◆ Dataset excerpts
╔══
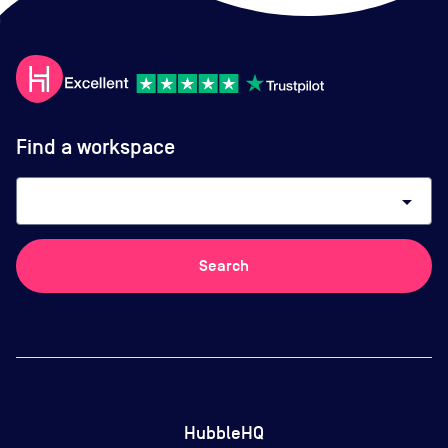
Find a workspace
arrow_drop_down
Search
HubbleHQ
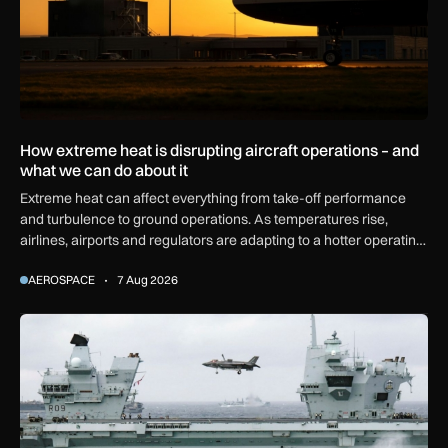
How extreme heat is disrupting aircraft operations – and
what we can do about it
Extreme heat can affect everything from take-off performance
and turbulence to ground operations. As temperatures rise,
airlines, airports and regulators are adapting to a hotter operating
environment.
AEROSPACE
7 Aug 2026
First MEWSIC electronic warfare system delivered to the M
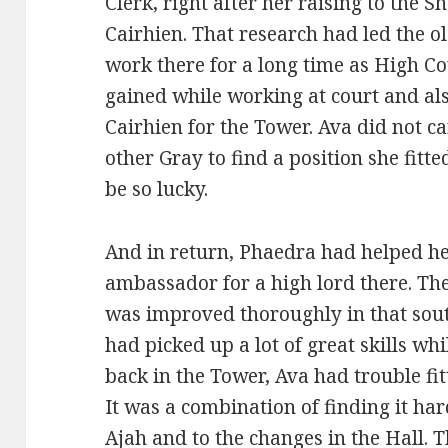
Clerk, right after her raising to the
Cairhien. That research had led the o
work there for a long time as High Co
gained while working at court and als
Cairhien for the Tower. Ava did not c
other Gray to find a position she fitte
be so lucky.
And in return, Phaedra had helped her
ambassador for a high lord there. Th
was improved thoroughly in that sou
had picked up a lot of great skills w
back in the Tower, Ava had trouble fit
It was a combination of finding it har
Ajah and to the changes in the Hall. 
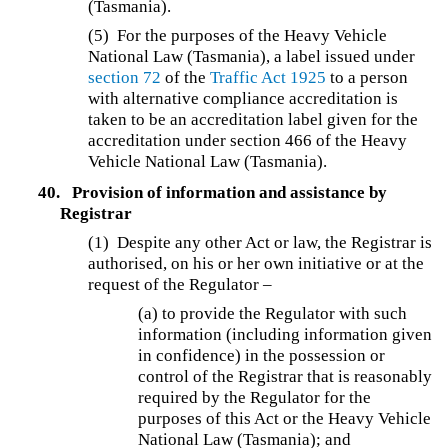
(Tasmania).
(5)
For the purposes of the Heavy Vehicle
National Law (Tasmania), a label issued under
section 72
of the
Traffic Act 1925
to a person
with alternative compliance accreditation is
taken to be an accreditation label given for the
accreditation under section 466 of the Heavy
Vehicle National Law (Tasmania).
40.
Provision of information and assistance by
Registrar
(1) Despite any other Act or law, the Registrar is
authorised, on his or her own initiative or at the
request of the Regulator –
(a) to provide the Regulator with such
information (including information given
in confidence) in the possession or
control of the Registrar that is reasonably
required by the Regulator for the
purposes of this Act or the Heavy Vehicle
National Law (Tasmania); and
╚══
╔══
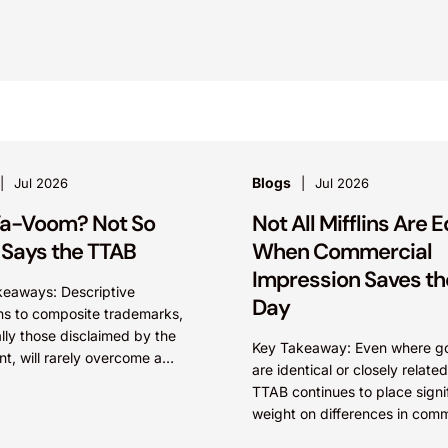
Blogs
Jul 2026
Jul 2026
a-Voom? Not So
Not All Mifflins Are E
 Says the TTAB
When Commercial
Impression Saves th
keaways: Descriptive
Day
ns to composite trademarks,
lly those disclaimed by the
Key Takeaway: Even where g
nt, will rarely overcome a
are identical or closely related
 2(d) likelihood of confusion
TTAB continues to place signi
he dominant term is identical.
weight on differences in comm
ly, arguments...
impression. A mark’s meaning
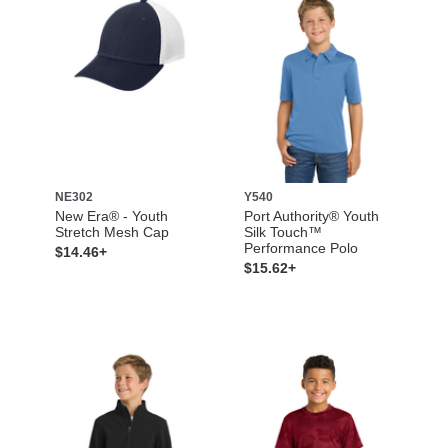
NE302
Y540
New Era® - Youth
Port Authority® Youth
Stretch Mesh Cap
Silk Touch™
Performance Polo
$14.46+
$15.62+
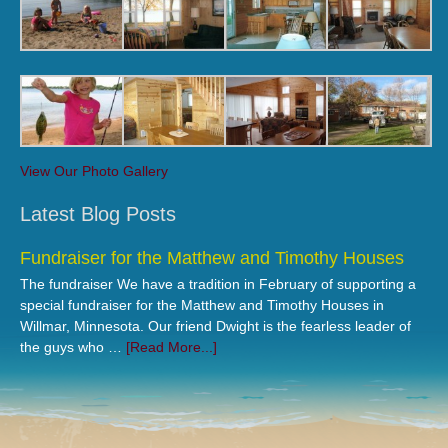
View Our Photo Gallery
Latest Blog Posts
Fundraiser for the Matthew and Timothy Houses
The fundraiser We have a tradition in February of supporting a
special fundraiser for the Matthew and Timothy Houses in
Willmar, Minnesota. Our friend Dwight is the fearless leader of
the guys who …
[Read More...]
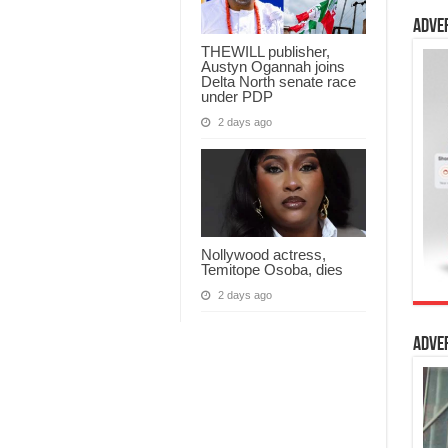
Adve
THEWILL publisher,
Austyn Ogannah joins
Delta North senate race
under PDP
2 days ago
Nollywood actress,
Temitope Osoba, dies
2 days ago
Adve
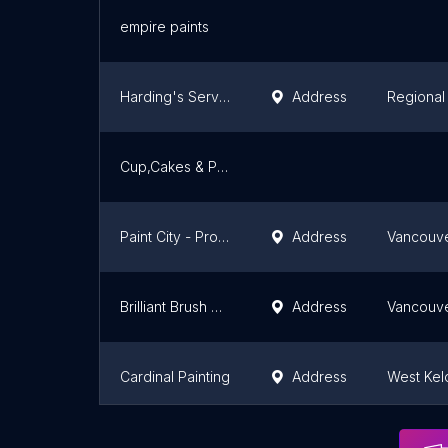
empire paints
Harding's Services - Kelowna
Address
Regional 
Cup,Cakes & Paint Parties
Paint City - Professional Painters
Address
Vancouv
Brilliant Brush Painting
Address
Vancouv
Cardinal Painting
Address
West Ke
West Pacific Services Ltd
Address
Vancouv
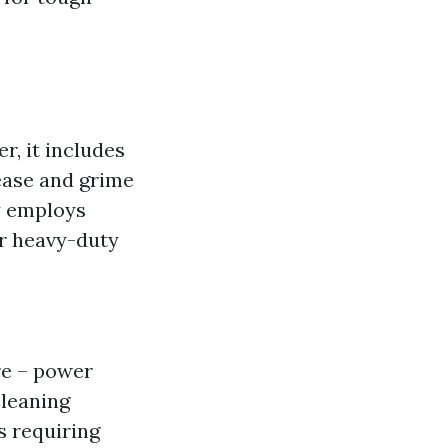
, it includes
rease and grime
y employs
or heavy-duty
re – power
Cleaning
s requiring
╚══
◆ Task to carry out
The expected answer is a copy of each line in the records that holds the word "Tower".

◆ Solution for this task
Cairhien for the Tower. Ava did not c
back in the Tower, Ava had trouble fit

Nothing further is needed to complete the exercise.